Data supplied
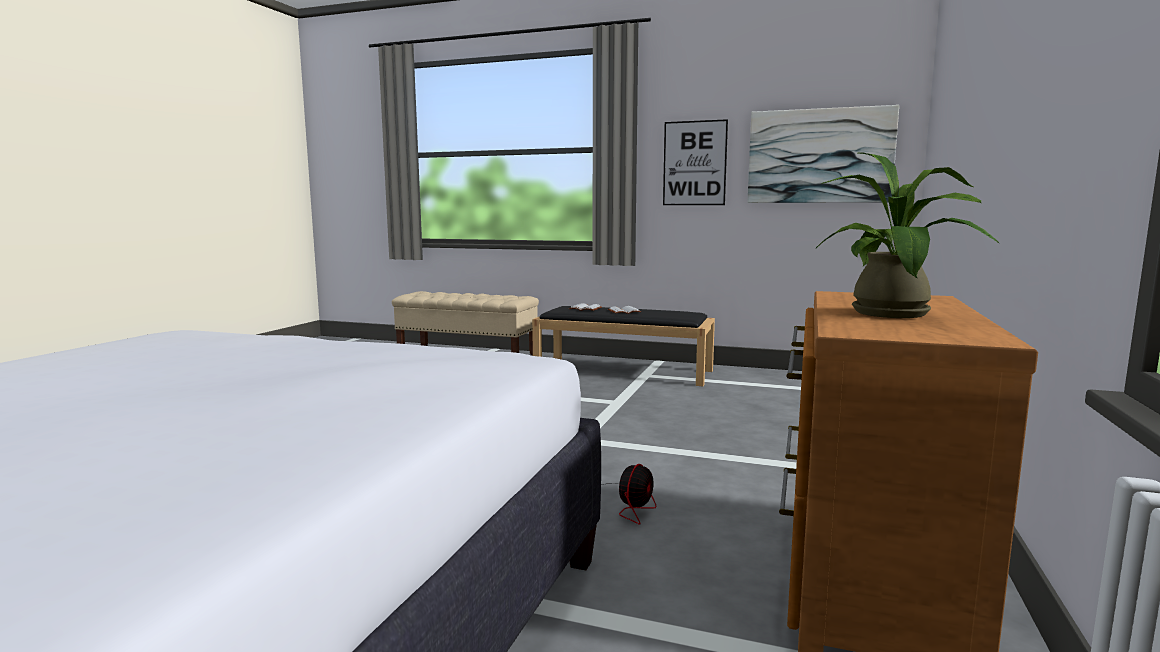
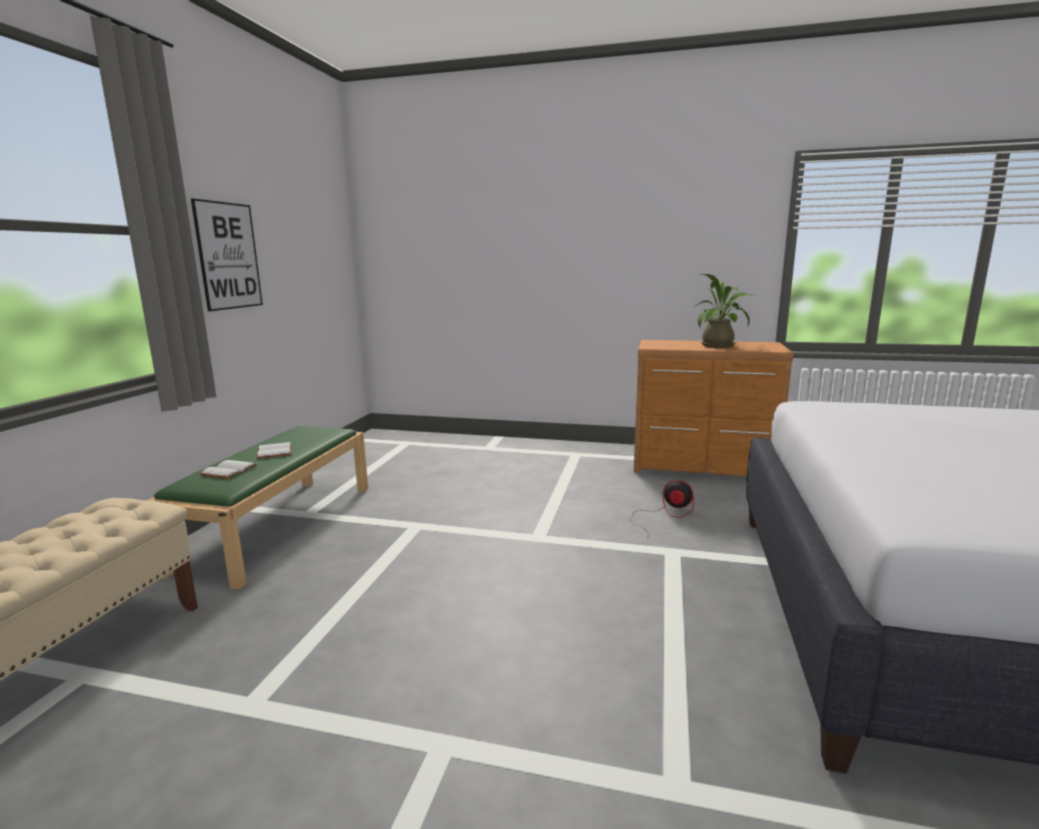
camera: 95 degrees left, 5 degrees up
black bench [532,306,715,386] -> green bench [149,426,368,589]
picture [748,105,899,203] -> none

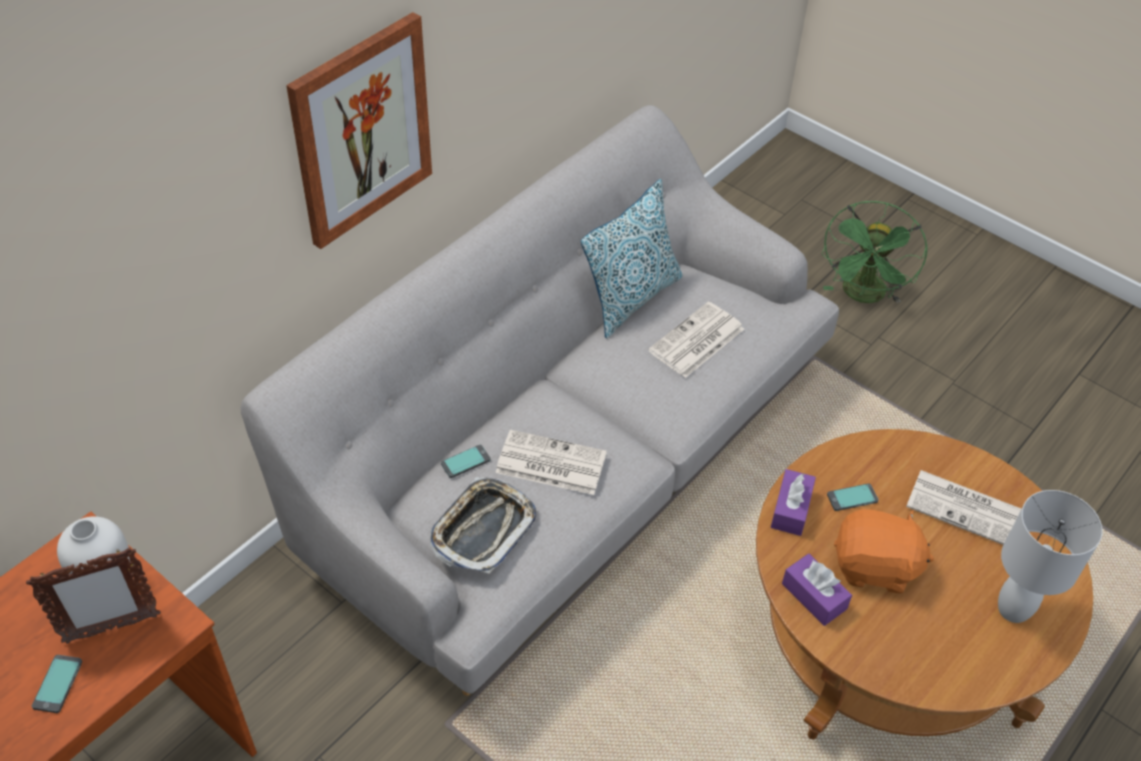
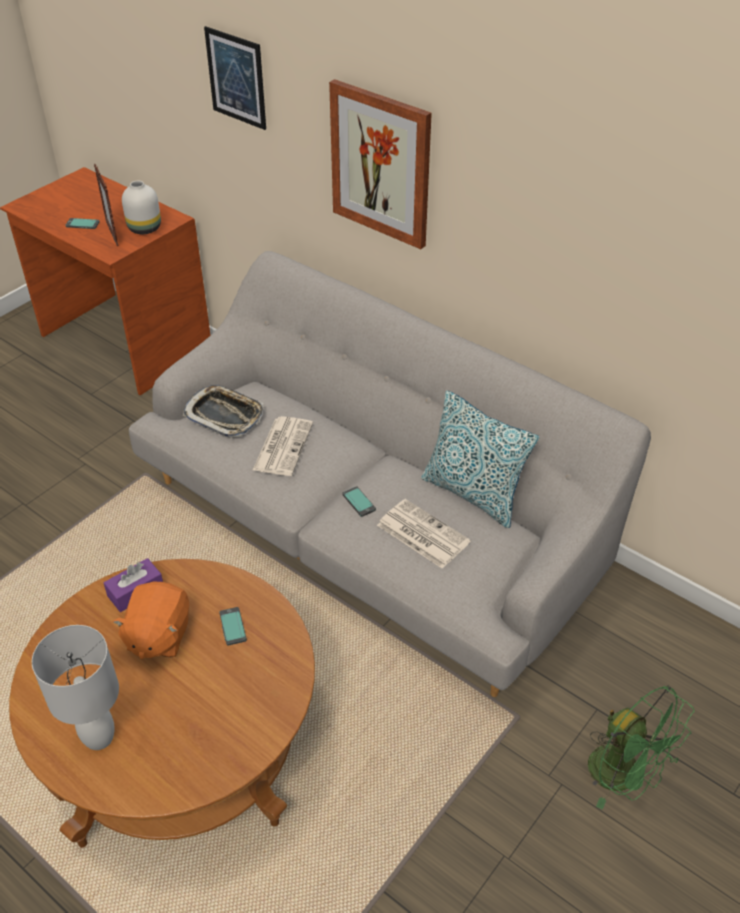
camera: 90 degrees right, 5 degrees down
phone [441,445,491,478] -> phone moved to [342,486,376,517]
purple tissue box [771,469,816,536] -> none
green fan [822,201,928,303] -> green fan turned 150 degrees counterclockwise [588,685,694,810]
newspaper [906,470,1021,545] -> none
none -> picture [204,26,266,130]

What needs to be done
Nothing but the records, restated word for word and stripped of images, belongs in the answer.

Answer box
camera: 95 degrees left, 5 degrees up
black bench [532,306,715,386] -> green bench [149,426,368,589]
picture [748,105,899,203] -> none

camera: 90 degrees right, 5 degrees down
phone [441,445,491,478] -> phone moved to [342,486,376,517]
purple tissue box [771,469,816,536] -> none
green fan [822,201,928,303] -> green fan turned 150 degrees counterclockwise [588,685,694,810]
newspaper [906,470,1021,545] -> none
none -> picture [204,26,266,130]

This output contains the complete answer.